The little boat pitched and tossed like a wild horse on its anchor line under a purple and black sky in front of a remote marshy island in the northern Gulf of Mexico. The idea had been to spend some time alone on the island, but the sea was too rough to even think about wading ashore. My analytical thinking mind urgently pointed out that I was there with a broken rusty anchor, no bail cup, and no fresh water. I hadn’t checked the tide or weather radar before leaving. I hadn’t even told anybody that I was going. I broke every safety rule in the book
Marine biologists and writers, my husband and I run Gulf Specimen Marine Lab in Panacea, a tiny nonprofit aquarium and write books about the ocean. A precarious life, it is dependent upon the unforgiving sea for survival, both financially and sometimes literally. Years before, I began spending time alone in the forest and along the shore in order to better handle the mental challenges of each day, and it had eventually become a major focus of this intense and always uncertain way of life.
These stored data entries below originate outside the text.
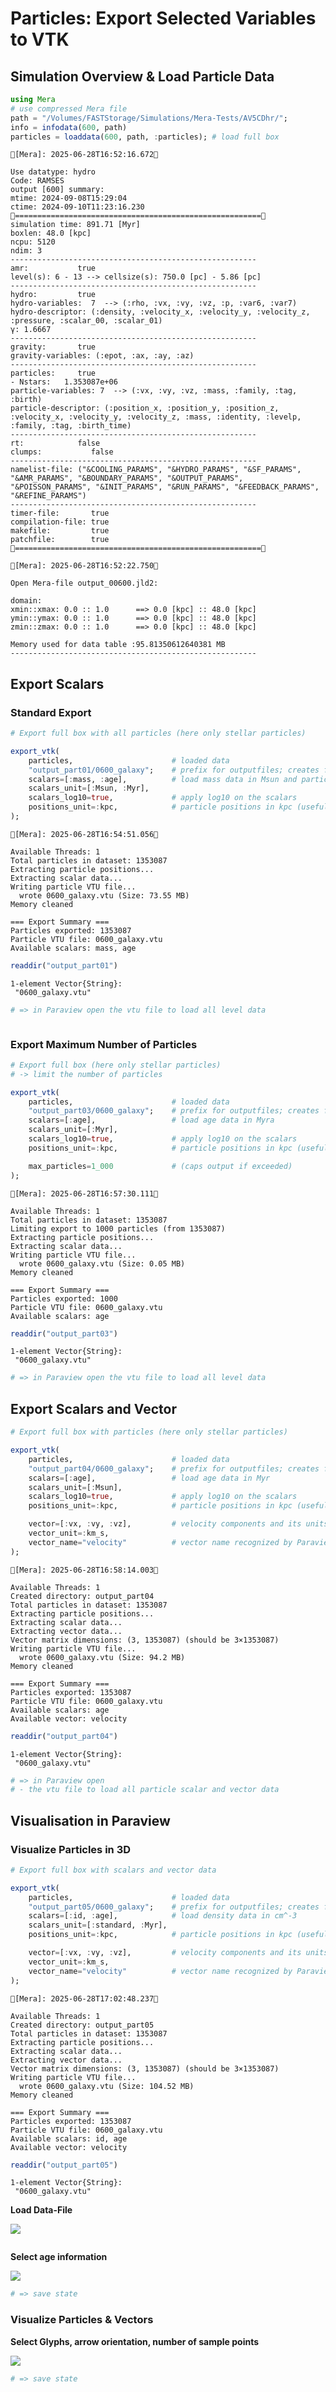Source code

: # Particles: Export Selected Variables to VTK 

## Simulation Overview & Load Particle Data


```julia
using Mera
# use compressed Mera file
path = "/Volumes/FASTStorage/Simulations/Mera-Tests/AV5CDhr/";
info = infodata(600, path)
particles = loaddata(600, path, :particles); # load full box
```

    [Mera]: 2025-06-28T16:52:16.672
    
    Use datatype: hydro
    Code: RAMSES
    output [600] summary:
    mtime: 2024-09-08T15:29:04
    ctime: 2024-09-10T11:23:16.230
    =======================================================
    simulation time: 891.71 [Myr]
    boxlen: 48.0 [kpc]
    ncpu: 5120
    ndim: 3
    -------------------------------------------------------
    amr:           true
    level(s): 6 - 13 --> cellsize(s): 750.0 [pc] - 5.86 [pc]
    -------------------------------------------------------
    hydro:         true
    hydro-variables:  7  --> (:rho, :vx, :vy, :vz, :p, :var6, :var7)
    hydro-descriptor: (:density, :velocity_x, :velocity_y, :velocity_z, :pressure, :scalar_00, :scalar_01)
    γ: 1.6667
    -------------------------------------------------------
    gravity:       true
    gravity-variables: (:epot, :ax, :ay, :az)
    -------------------------------------------------------
    particles:     true
    - Nstars:   1.353087e+06 
    particle-variables: 7  --> (:vx, :vy, :vz, :mass, :family, :tag, :birth)
    particle-descriptor: (:position_x, :position_y, :position_z, :velocity_x, :velocity_y, :velocity_z, :mass, :identity, :levelp, :family, :tag, :birth_time)
    -------------------------------------------------------
    rt:            false
    clumps:           false
    -------------------------------------------------------
    namelist-file: ("&COOLING_PARAMS", "&HYDRO_PARAMS", "&SF_PARAMS", "&AMR_PARAMS", "&BOUNDARY_PARAMS", "&OUTPUT_PARAMS", "&POISSON_PARAMS", "&INIT_PARAMS", "&RUN_PARAMS", "&FEEDBACK_PARAMS", "&REFINE_PARAMS")
    -------------------------------------------------------
    timer-file:       true
    compilation-file: true
    makefile:         true
    patchfile:        true
    =======================================================
    
    [Mera]: 2025-06-28T16:52:22.750
    
    Open Mera-file output_00600.jld2:
    
    domain:
    xmin::xmax: 0.0 :: 1.0  	==> 0.0 [kpc] :: 48.0 [kpc]
    ymin::ymax: 0.0 :: 1.0  	==> 0.0 [kpc] :: 48.0 [kpc]
    zmin::zmax: 0.0 :: 1.0  	==> 0.0 [kpc] :: 48.0 [kpc]
    
    Memory used for data table :95.81350612640381 MB
    -------------------------------------------------------
    


## Export Scalars

### Standard Export


```julia
# Export full box with all particles (here only stellar particles)

export_vtk(
    particles,                      # loaded data
    "output_part01/0600_galaxy";    # prefix for outputfiles; creates folder output_part01 (if not existing) 
    scalars=[:mass, :age],          # load mass data in Msun and particle age data in Myr
    scalars_unit=[:Msun, :Myr],
    scalars_log10=true,             # apply log10 on the scalars
    positions_unit=:kpc,            # particle positions in kpc (useful in Paraview for region selection)                   
);
```

    [Mera]: 2025-06-28T16:54:51.056
    
    Available Threads: 1
    Total particles in dataset: 1353087
    Extracting particle positions...
    Extracting scalar data...
    Writing particle VTU file...
      wrote 0600_galaxy.vtu (Size: 73.55 MB)
    Memory cleaned
    
    === Export Summary ===
    Particles exported: 1353087
    Particle VTU file: 0600_galaxy.vtu
    Available scalars: mass, age



```julia
readdir("output_part01")
```




    1-element Vector{String}:
     "0600_galaxy.vtu"




```julia
# => in Paraview open the vtu file to load all level data
```


```julia

```

### Export Maximum Number of Particles


```julia
# Export full box (here only stellar particles)
# -> limit the number of particles

export_vtk(
    particles,                      # loaded data
    "output_part03/0600_galaxy";    # prefix for outputfiles; creates folder output_part03 (if not existing) 
    scalars=[:age],                 # load age data in Myra
    scalars_unit=[:Myr],
    scalars_log10=true,             # apply log10 on the scalars
    positions_unit=:kpc,            # particle positions in kpc (useful in Paraview for region selection)

    max_particles=1_000             # (caps output if exceeded)
);
```

    [Mera]: 2025-06-28T16:57:30.111
    
    Available Threads: 1
    Total particles in dataset: 1353087
    Limiting export to 1000 particles (from 1353087)
    Extracting particle positions...
    Extracting scalar data...
    Writing particle VTU file...
      wrote 0600_galaxy.vtu (Size: 0.05 MB)
    Memory cleaned
    
    === Export Summary ===
    Particles exported: 1000
    Particle VTU file: 0600_galaxy.vtu
    Available scalars: age



```julia
readdir("output_part03")
```




    1-element Vector{String}:
     "0600_galaxy.vtu"




```julia
# => in Paraview open the vtu file to load all level data
```

## Export Scalars and Vector


```julia
# Export full box with particles (here only stellar particles)

export_vtk(
    particles,                      # loaded data
    "output_part04/0600_galaxy";    # prefix for outputfiles; creates folder output_part04 (if not existing) 
    scalars=[:age],                 # load age data in Myr
    scalars_unit=[:Msun],
    scalars_log10=true,             # apply log10 on the scalars
    positions_unit=:kpc,            # particle positions in kpc (useful in Paraview for region selection)

    vector=[:vx, :vy, :vz],         # velocity components and its units
    vector_unit=:km_s,
    vector_name="velocity"          # vector name recognized by Paraview
);
```

    [Mera]: 2025-06-28T16:58:14.003
    
    Available Threads: 1
    Created directory: output_part04
    Total particles in dataset: 1353087
    Extracting particle positions...
    Extracting scalar data...
    Extracting vector data...
    Vector matrix dimensions: (3, 1353087) (should be 3×1353087)
    Writing particle VTU file...
      wrote 0600_galaxy.vtu (Size: 94.2 MB)
    Memory cleaned
    
    === Export Summary ===
    Particles exported: 1353087
    Particle VTU file: 0600_galaxy.vtu
    Available scalars: age
    Available vector: velocity



```julia
readdir("output_part04")
```




    1-element Vector{String}:
     "0600_galaxy.vtu"




```julia
# => in Paraview open
# - the vtu file to load all particle scalar and vector data
```

## Visualisation in Paraview

### Visualize Particles in 3D


```julia
# Export full box with scalars and vector data

export_vtk(
    particles,                      # loaded data
    "output_part05/0600_galaxy";    # prefix for outputfiles; creates folder output05 (if not existing) 
    scalars=[:id, :age],            # load density data in cm^-3 
    scalars_unit=[:standard, :Myr],
    positions_unit=:kpc,            # particle positions in kpc (useful in Paraview for region selection)

    vector=[:vx, :vy, :vz],         # velocity components and its units
    vector_unit=:km_s,
    vector_name="velocity"          # vector name recognized by Paraview
);
```

    [Mera]: 2025-06-28T17:02:48.237
    
    Available Threads: 1
    Created directory: output_part05
    Total particles in dataset: 1353087
    Extracting particle positions...
    Extracting scalar data...
    Extracting vector data...
    Vector matrix dimensions: (3, 1353087) (should be 3×1353087)
    Writing particle VTU file...
      wrote 0600_galaxy.vtu (Size: 104.52 MB)
    Memory cleaned
    
    === Export Summary ===
    Particles exported: 1353087
    Particle VTU file: 0600_galaxy.vtu
    Available scalars: id, age
    Available vector: velocity



```julia
readdir("output_part05")
```




    1-element Vector{String}:
     "0600_galaxy.vtu"



**Load Data-File**

![](images/01_particles.jpg)


```julia

```

**Select age information**

![](images/02_particles.jpg)


```julia
# => save state
```

### Visualize Particles & Vectors

**Select Glyphs, arrow orientation, number of sample points**

![](images/01_particles2.jpg)


```julia
# => save state
```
Solo meditation at sea, even close to shore, has an edge to it that is not part of sitting in a building. It means being totally in this moment and alert to what is needed. There is no room for the mental cobwebs of restlessness and dissatisfaction. The weather worsened until I barely had the strength and energy to pull the anchor against a stiff wind and chop, but as I got underway and was running back to port, I felt alive and strong.
The next day I went back to sea with a much better prepared collecting crew from our aquarium to dive for sponges and sea whips further offshore. The storm had passed and the sea was silken flat and pastel baby blue. There was no horizon as the sea blended with the sky in the far distance. A limestone outcrop on the sea floor was covered with yellow soft corals and bright orange sponges. Silversides, spots, grunts, hogfish, and a school of 5 huge tarpon kept a discrete distance while a 5 foot spotted eagle ray swam over the rocks, its tubular mouth vacuuming the rock and its two wing tips pointed straight up. A school of silvery look downs passed by, undulating back and forth in sinuous movements. Lying quietly amidst the rubble two brown nurse sharks tried to hide.
Amidst them a young green turtle cruised along. Maybe fourteen inches long, the sunrise pattern of yellow and brown streaks on the shell was perfect camouflage against the bottom of rock, sponge, coral and sand patches. It half swam, half crawled over the rocks, head down, tearing algae off the bottom. Its effortless soaring flight, banking and tilting with slow relaxed strokes was a total contrast to the heavy crawl of nesting females on the beach. Who would have thought they were such free and graceful creatures, flying underwater, rising vertically to the surface to breathe? I followed it for a while, my awkward flippers thrusting, pounding, swimming as best I could, but the turtle winged its way off the reef, out over the white sand bottom, put on a burst of speed and left me behind.
After working offshore for a few hours, we moved to an inshore sea grass meadow. It was full of tiny emerald green snails that none of us had ever seen before. Comb jellyfish flashed red, yellow and green in the afternoon sun on a falling tide. A spider crab sat motionless with her eyestalks rotated back in her head. Was she asleep? Do crabs sleep? I touched her, she swiveled her eyes up to have a look and scrambled away.
It was awesomely beautiful and the joy of simply being alive and present grew and grew to a thunderous level. Suddenly my consciousness shifted into a physical experience of no independent self apart from the ocean. Human bones and muscles moving through the water were simply and totally as much a part of that ecosystem and that place and moment as were the fish and the sea grass. Any sense of human or personal distinctiveness disappeared. The human was just part of the fauna in that moment. It wasn’t an idea, it was physical reality and the entire universe was there, totally complete and alive. Arising out of joy and gratitude, the awareness began to open into something transcendent. It absolutely needed silence and solitude to continue to unfold but the other divers were waving me back to the boat. As soon as there was the sound of words and voices, the unfolding stopped and I was again a separate human being swimming in the ocean.